Two men are facing federal charges in an alleged scam that took advance fees for nonexistent loans defrauding a Chesterfield County business, at least two churches and others out of nearly $6.5 million.

According to an indictment unsealed Monday, Ksyntoilious Miller, 58, of Woodbridge and Carl Anthony McNeill, 57, of Pennsylvania, are facing charges of with conspiracy to commit wire fraud, wire fraud and conspiracy to launder money. Court records show Miller appeared in U.S. District Court on Nov. 19 and was released pending his next court appearance. No information was available on McNeill’s status.

A 13-page indictment says McNeill was the CEO of a financial advisory firm, C&D Corporate Services, that sold insurance and had a subsidiary, Creative Capital Partners, that brokered commercial loans and mortgages. Miller was the president and managing partner of the subsidiary.

The businesses claimed they could obtain loans for businesses or individuals who could not obtain loans from banks or other conventional sources.

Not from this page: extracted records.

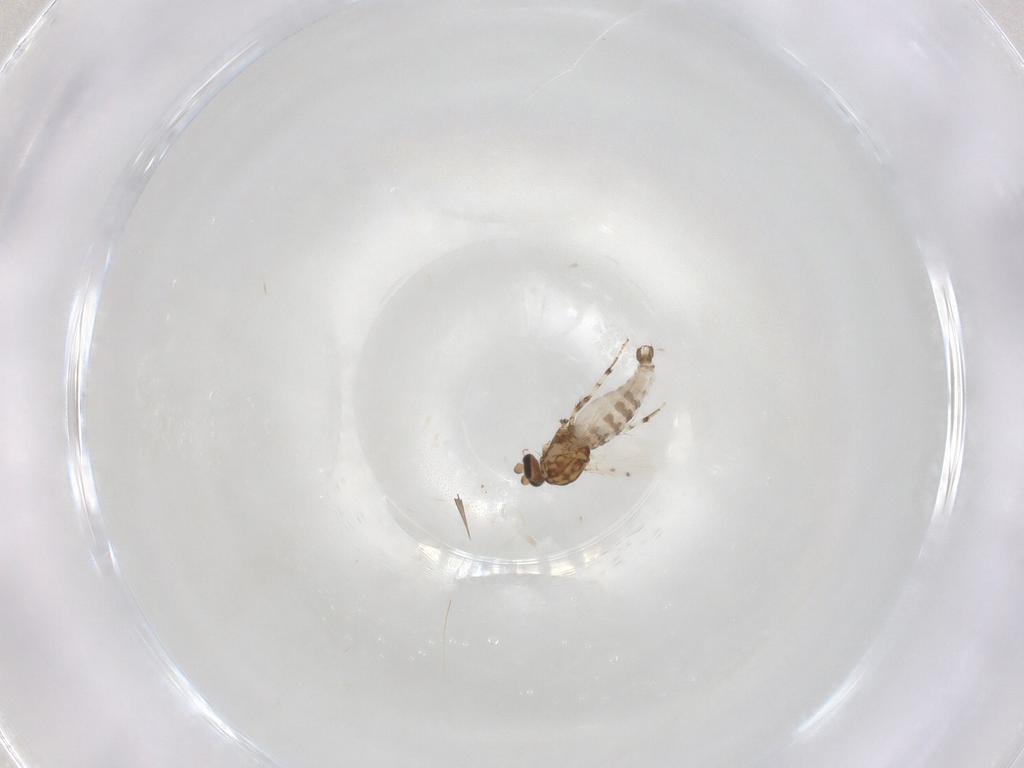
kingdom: Animalia
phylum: Arthropoda
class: Insecta
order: Diptera
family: Ceratopogonidae
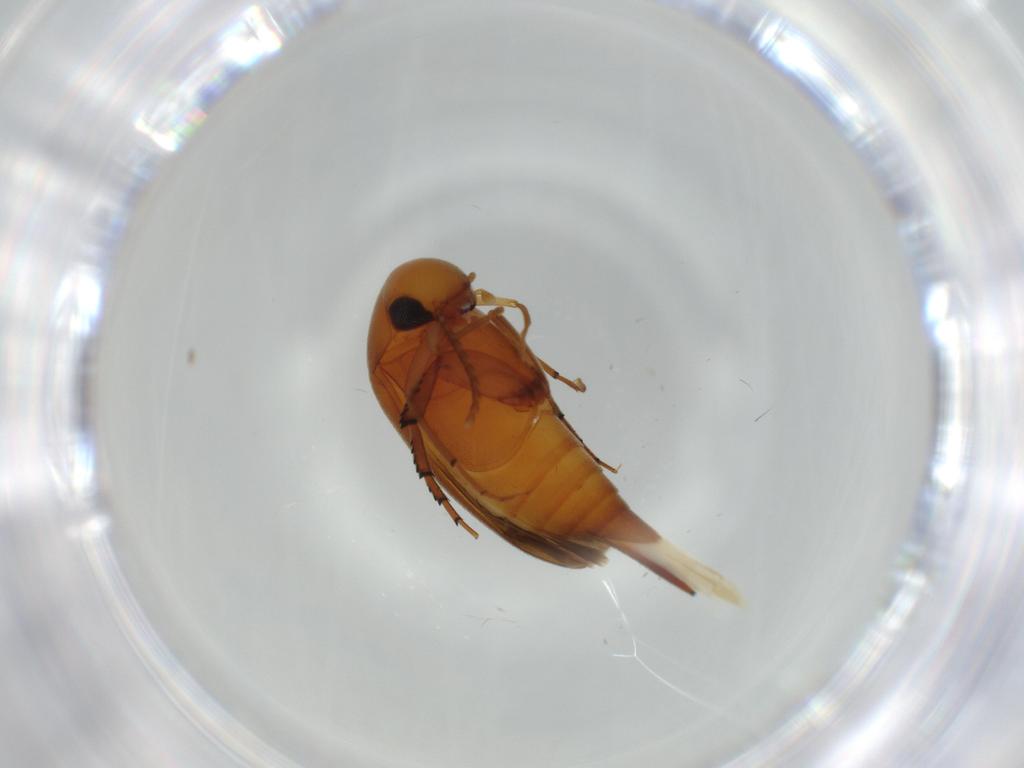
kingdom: Animalia
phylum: Arthropoda
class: Insecta
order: Coleoptera
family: Mordellidae
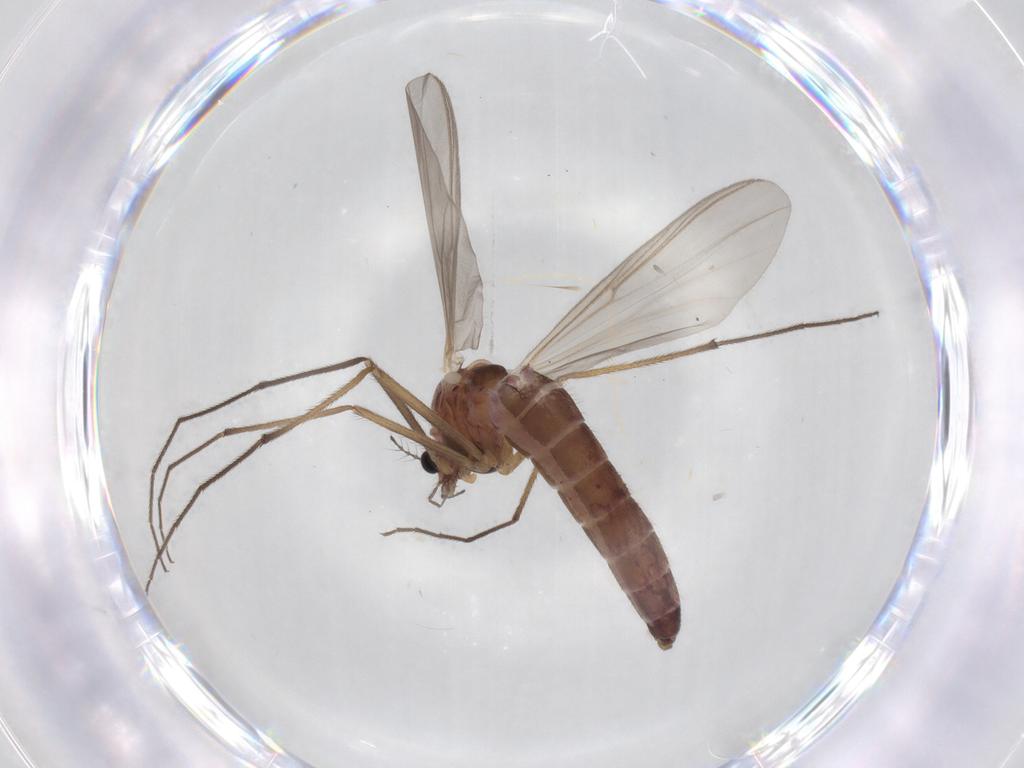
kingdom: Animalia
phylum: Arthropoda
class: Insecta
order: Diptera
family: Chironomidae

Miller and McNeill said they could provide loans if the clients paid down payments of 10% to 14% of the amount sought, alleged the grand jury.

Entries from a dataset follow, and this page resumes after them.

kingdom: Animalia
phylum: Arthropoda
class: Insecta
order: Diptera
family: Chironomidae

Miller, McNeill, an unidentified conspirator in Atlanta, Ga., and others were allegedly involved in the scheme from September 2016 to February 2019. The indictment alleges McNeill, Miller and others lied to clients about their ability to obtain loans, falsely assuring them that the money paid up front would be held in an escrow account and returned to them if the loans could not be obtained.

The money, however, was not held but instead taken by the conspirators, and no client ever received a promised loan, said the grand jury.

“As a result of this scheme to defraud, the defendants and their co-conspirators obtained at least $6,478,795 in funds to which they were not entitled,” alleges the indictment.

One client, identified only as “Client 1,” was a church in Williamsburg. In December 2016, a bishop of the church deposited $90,000 in escrow hoping for a $900,000 credit line. The bishop was assured by an employee that the $90,000 would be protected by an insurance policy.

When the church had not received its line of credit by June 2017, the bishop demanded the $90,000 back. The bishop received the $90,000, but it was money obtained by the conspirators from other victims, according to the indictment.

Two others alleged victims — an unidentified Chesterfield County construction business and another church — were not so fortunate. In May 2017, the business paid an advance fee of $100,000 for a $1 million credit line and entered into a similar arrangement with the conspirators for an unidentified church that paid $150,000 for a $1.5 million credit line.

Those funds were used to refund the deposits of other frustrated clients and for C&D Corporate Services and Creative Capital Partners to cover payroll and other expenses.

As of the date of the indictment, neither the construction business nor the church got its deposits back or the promised loans, alleges the indictment.